Я ткнул его локтем в пузо, отбросил. Его оттеснили.
На Смоленском кладбище, где Блока хоронили, речей не было. Но все – или мне казалось, что все – обратились, повернули головы к Андрею Белому. Он возвышался над всеми: стоял на каком-то камне, может быть, на чьей-то могильной плите, обхватив рукой дерево, приклонившись к нему головой, с таким необычайно выразительным лицом, с непередаваемой многозначительностью своих ни на что не похожих глаз, что это производило впечатление немой речи. Скорбь, раздумья, возможно, и продолжение спора отражались на его лице, во взгляде не попеременно, а все разом. Неподвижно замерший Андрей Белый казался в движении. Вот-вот – пойдет? нет – взлетит!
Было ощущение проводов русской культуры, того ее периода, знаменем которого был Блок. И вот, пока мы шли с Офицерской до Смоленского кладбища пешком – а это путь очень длинный, несколько верст, – мне пришла в голову мысль издать сборник памяти Блока. Прежде чем все разошлись, я поговорил с Виктором Максимовичем Жирмунским, с Борисом Михайловичем Эйхенбаумом, с Юрием Николаевичем Тыняновым, с Юрием Верховским.
Книга вышла в декабре того же года. Замысел и смысл ее – прощание с эпохой, первые попытки осмыслить судьбу поколения, “рожденного в года глухие”. По жанру – двойной портрет, поэта и времени: облик поэта начертан на фоне картины четырех последних лет его жизни, соответственно, первых пореволюционных. Смерть его воспринимается как символ гибели того времени, кумиром которого он был.

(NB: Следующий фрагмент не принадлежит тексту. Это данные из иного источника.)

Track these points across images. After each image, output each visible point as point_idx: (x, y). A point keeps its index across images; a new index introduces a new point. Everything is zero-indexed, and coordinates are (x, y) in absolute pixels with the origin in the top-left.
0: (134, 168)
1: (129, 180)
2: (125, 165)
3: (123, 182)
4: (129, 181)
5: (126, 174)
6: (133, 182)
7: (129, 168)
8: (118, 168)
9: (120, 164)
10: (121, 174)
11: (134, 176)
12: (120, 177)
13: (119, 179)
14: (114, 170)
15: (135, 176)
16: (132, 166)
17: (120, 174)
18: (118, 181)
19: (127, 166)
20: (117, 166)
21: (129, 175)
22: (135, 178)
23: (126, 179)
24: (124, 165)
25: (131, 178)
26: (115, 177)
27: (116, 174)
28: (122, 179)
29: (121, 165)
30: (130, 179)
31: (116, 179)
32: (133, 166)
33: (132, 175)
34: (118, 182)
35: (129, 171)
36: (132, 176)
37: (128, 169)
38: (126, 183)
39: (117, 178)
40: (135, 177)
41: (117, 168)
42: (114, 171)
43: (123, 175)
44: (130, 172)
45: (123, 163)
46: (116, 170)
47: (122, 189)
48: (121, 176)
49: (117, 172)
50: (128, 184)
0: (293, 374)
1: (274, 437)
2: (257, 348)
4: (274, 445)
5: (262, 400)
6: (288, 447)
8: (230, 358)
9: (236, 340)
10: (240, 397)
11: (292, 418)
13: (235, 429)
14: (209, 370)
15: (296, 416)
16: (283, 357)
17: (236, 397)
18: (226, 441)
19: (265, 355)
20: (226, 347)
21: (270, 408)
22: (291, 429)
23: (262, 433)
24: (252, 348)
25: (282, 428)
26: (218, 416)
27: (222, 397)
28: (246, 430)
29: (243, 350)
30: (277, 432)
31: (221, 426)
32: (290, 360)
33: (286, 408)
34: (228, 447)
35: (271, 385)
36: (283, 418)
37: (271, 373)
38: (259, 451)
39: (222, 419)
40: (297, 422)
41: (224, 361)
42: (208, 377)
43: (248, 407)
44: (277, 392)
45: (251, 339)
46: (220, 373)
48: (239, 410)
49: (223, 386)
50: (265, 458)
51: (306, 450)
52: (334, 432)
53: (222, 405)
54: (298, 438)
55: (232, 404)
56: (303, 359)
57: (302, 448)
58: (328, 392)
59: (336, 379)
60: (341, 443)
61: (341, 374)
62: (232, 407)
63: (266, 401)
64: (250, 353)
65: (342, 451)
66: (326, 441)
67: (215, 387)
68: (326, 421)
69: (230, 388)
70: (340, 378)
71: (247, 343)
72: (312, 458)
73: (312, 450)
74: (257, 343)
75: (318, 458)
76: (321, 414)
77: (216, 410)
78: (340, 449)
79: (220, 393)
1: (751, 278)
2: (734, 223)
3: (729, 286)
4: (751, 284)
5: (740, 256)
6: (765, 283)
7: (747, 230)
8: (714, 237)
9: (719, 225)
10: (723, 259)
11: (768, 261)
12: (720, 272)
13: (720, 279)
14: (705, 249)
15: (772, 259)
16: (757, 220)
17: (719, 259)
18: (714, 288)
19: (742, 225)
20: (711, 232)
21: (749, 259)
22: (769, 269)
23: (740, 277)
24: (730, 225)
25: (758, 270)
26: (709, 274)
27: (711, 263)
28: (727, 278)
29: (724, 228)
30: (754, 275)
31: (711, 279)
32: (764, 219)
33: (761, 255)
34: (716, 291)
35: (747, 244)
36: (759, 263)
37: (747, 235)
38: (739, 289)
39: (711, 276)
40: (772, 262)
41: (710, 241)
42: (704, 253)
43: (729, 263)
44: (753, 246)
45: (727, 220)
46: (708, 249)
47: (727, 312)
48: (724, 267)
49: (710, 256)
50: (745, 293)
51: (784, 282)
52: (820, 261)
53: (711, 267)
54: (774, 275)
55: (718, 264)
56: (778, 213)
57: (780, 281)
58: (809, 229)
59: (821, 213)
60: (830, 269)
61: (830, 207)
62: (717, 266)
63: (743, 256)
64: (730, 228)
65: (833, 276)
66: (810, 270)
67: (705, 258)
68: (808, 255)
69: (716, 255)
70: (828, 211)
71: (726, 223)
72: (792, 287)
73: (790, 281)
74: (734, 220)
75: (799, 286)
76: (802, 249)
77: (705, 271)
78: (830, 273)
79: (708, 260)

Картину мы видим глазами интеллигенции, той ее части, которая связана с литературой. Незавершенность и неполнота осмысления искупается свежестью и остротой восприятия, духом времени, который сквозит с каждой страницы.
Своеобразие книги – в глубоко личном отношении к предмету и теме. Тон всех статей, несмотря на их литературоведческую содержательность, глубину и скрупулезность анализа, весьма эмоционален. Естественно, исследователи литературы на сей раз говорят о своем поэте, о своем времени, – все это еще не стало достоянием истории и не отправилось на покой под обложки учебников. Они “переживают не только скорбь о недавней тяжелой утрате, но и собственную свою душевную драму”[32].
30
Имеется в виду “Автопортрет” А.Я. Головина (1924).
31
Ивич-Дувакин.
32
Об Александре Блоке. Пб., “Картонный домик”, 1921. С. 6.